Filter the entries below, keeping only lines with "elbow".

PROVIDED DATA
======
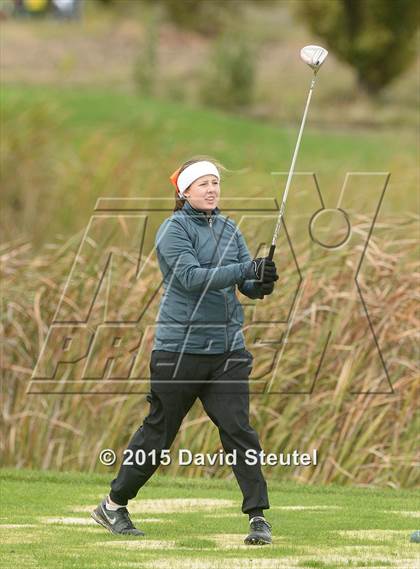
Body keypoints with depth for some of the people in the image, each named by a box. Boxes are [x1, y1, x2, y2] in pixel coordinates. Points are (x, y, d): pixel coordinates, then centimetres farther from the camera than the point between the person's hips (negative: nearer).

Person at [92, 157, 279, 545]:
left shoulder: (229, 229, 11)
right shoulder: (173, 230, -7)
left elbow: (247, 286, 6)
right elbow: (191, 277, -22)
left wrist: (262, 282, -18)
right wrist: (246, 270, -31)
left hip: (227, 349, 4)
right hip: (180, 349, -4)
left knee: (238, 430, -7)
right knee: (158, 432, 6)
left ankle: (258, 517, -7)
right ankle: (114, 505, 22)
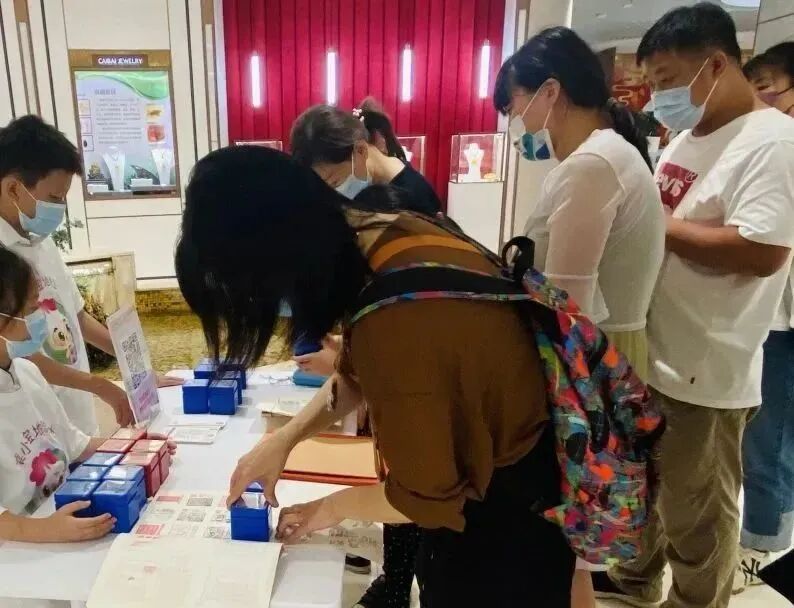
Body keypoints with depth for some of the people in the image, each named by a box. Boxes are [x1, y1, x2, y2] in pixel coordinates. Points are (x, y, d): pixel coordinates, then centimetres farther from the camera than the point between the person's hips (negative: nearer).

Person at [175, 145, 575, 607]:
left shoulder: (395, 323, -37)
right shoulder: (389, 230, -10)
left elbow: (424, 497, -22)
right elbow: (360, 373, 6)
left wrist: (335, 507, -5)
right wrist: (283, 439, 1)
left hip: (504, 511, -8)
======
ANSWER SECTION
left elbow: (247, 286, 6)
right elbow: (191, 277, -22)
left elbow: (424, 497, -22)
right elbow: (360, 373, 6)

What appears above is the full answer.